Draft: Patch rugged to hide libgit2 symbols
What does this MR do?
Re-install the rugged gem with a patched ext/rugged/extconf.rb that adds -Wl,--exclude-libs,ALL to $LDFLAGS, so that symbols from libgit2's statically-linked archives (most notably the bundled llhttp_*) are marked local in rugged.so instead of being globally exported.
Why
Without this patch, rugged.so globally exports 119 llhttp_* symbols from libgit2's bundled llhttp:
$ nm -D --defined-only /opt/gitlab/.../rugged/rugged.so | grep -c llhttp
119When llhttp-ffi (loaded transitively by the http gem) is mapped into the same Ruby process, the dynamic linker resolves its llhttp_* calls to rugged's symbols (different llhttp version, different ABI), corrupting the parser callbacks. Every Geo blob HTTP response then fails with status 34 (HPE_INVALID_STATUS).
This is the root cause behind gitlab-org/gitlab#595139 (closed) and analyzed in detail in gitlab-org/gitlab#597390 (closed). The currently-shipping workaround swaps the blob download path to Gitlab::HTTP behind the geo_blob_download_with_gitlab_http ops feature flag, but it has surfaced new bugs (gitlab-org/gitlab#598020 (closed), gitlab-org/gitlab#598514 (closed)) and leaves us maintaining two code paths (gitlab-org/gitlab#596934). Patching rugged's symbol visibility removes the root cause for all deployment shapes (Omnibus, CNG, Dedicated, dev).
CNG/Dedicated specifically reproduces this bug because, although CNG runs against a recent libffi (ffi 1.17.4-x86_64-linux-gnu precompiled gem statically embeds vendored libffi >3.5.2), the rugged symbol collision is independent of libffi version — it's a link-time visibility issue in the rugged extension itself.
What changed
| File | Change |
|---|---|
shared/build-scripts/patches/rugged-hide-libgit2-symbols-1.9.0.patch |
New — 5-line extconf.rb patch adding the LDFLAG. |
shared/build-scripts/patch-rugged-symbols |
New — executable script that uses gem-patch to re-install the rugged gem with the patch applied. Modelled on shared/build-scripts/reinstall-grpc-if-fips, without the FIPS gate (the rugged fix applies to all builds). |
gitlab-rails/Dockerfile.erb |
Added invocation of the new script after bundle install in the builder stage. |
gitlab-rails/Dockerfile.build.ubi.erb |
Added invocation after reinstall-grpc-if-fips. |
The fix mirrors the same pattern the ffi gem already uses for libffi (ffi/ext/ffi_c/extconf.rb#L54-L56):
# Ensure libffi symbols aren't exported when using static libffi.

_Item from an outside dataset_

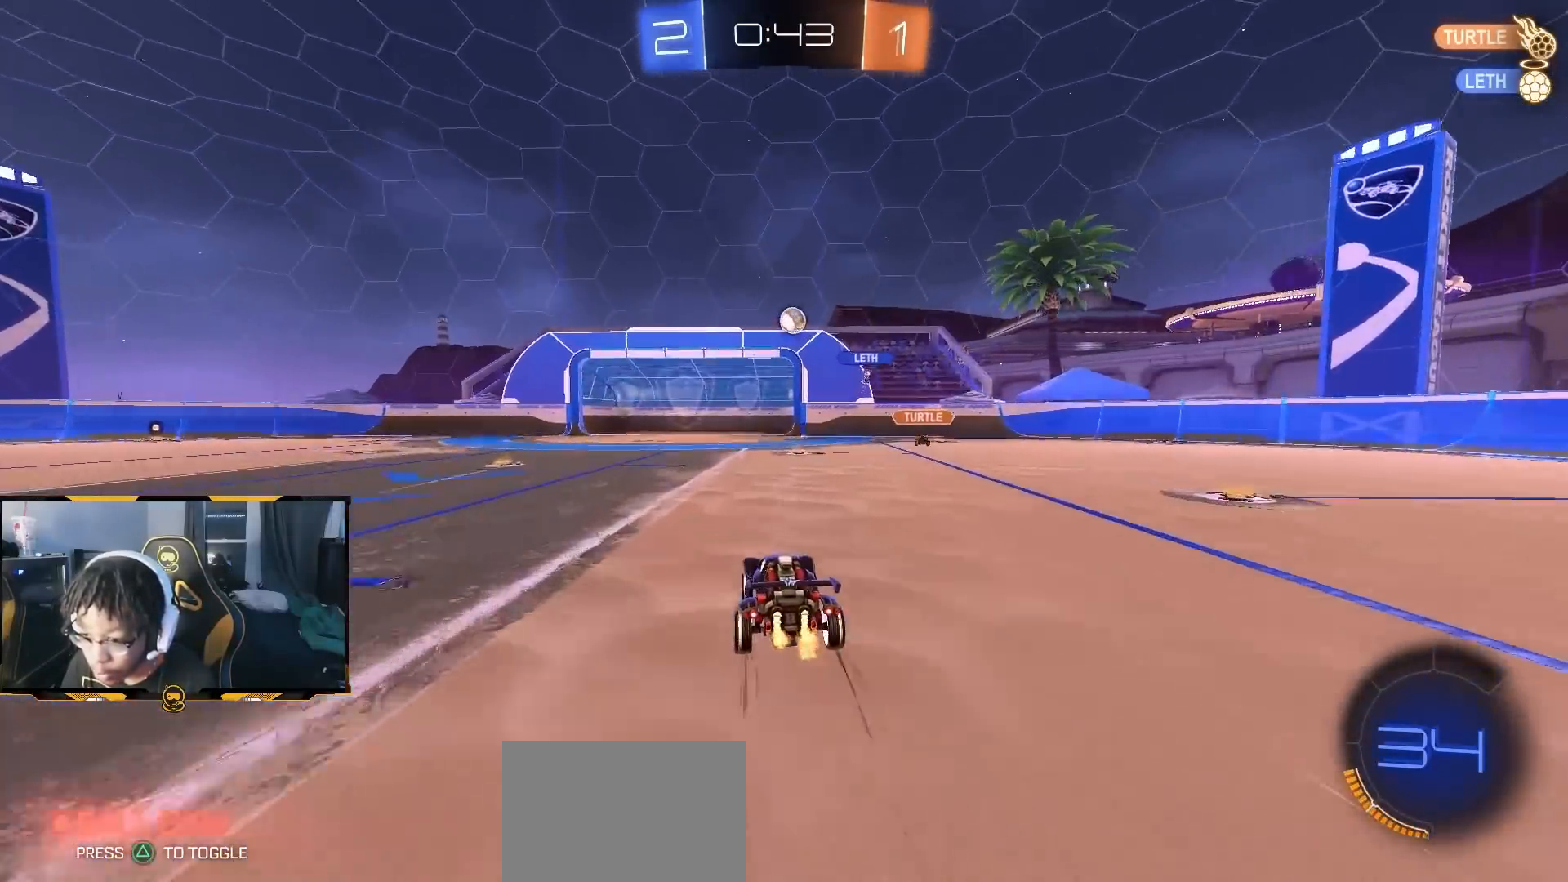
{"dt_ms": 1000, "buttons": ["R2"], "left_stick": "left", "right_stick": "center", "button_events": [[450, "R2", "up"], [517, "L2", "down"], [783, "L2", "up"], [833, "R2", "down"]]}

# This is to avoid interference with other gems like fiddle.
append_ldflags "-Wl,--exclude-libs,ALL"Init_rugged and Ruby-side API symbols are compiled from .o files (not the static libgit2 archive) and remain globally visible, so Ruby's dlopen still works.
Verification (test plan)
1. Symbol check (primary regression test) — run inside the built image:
nm -D --defined-only $(find /srv/gitlab/vendor/bundle -name 'rugged.so') | grep -c llhttp
# Expected: 0 (was 119 before patch)2. Reproducer from gitlab-org/gitlab#597390 (closed):
Run snippet 5982447 inside the patched build — client.rb should print 200 (was 34).
3. Rugged smoke test:
require 'rugged'
puts Rugged::Reference.valid_name?("refs/heads/main") # => true
puts Rugged::Reference.valid_name?("refs/heads/..") # => false4. End-to-end: deploy the patched image to a Geo secondary on staging-ref, disable geo_blob_download_with_gitlab_http, trigger blob replication. The original http-gem path should now succeed without FFI corruption.
Why not Scott's two alternatives in #596934
Considered both upstream options before choosing the downstream patch:
- Bump
httpgem to 6.x (usesllhttpdirect C binding instead ofllhttp-ffion CRuby): blocked bykubeclient 4.13.0still pinninghttp >= 3.0, < 6.0(verified at the v4.13.0 tag's gemspec — the cap was not removed). ManageIQ/kubeclient#687 is open with no upstream movement since 2026-03-18. Even if unblocked, thellhttpgem also statically embeds llhttp.c sources without symbol-hiding flags, so the rugged collision could still corrupt the new path. - Bump Omnibus libffi 3.2.1 → 3.4.x+: doesn't address the symbol collision and is irrelevant for CNG/Dedicated (already on a much newer libffi via the precompiled
ffigem).
The downstream rugged patch is the smallest fix that addresses the actual root cause across all deployment shapes.
Related issues
- Closes part of gitlab-org/gitlab#598564 (closed)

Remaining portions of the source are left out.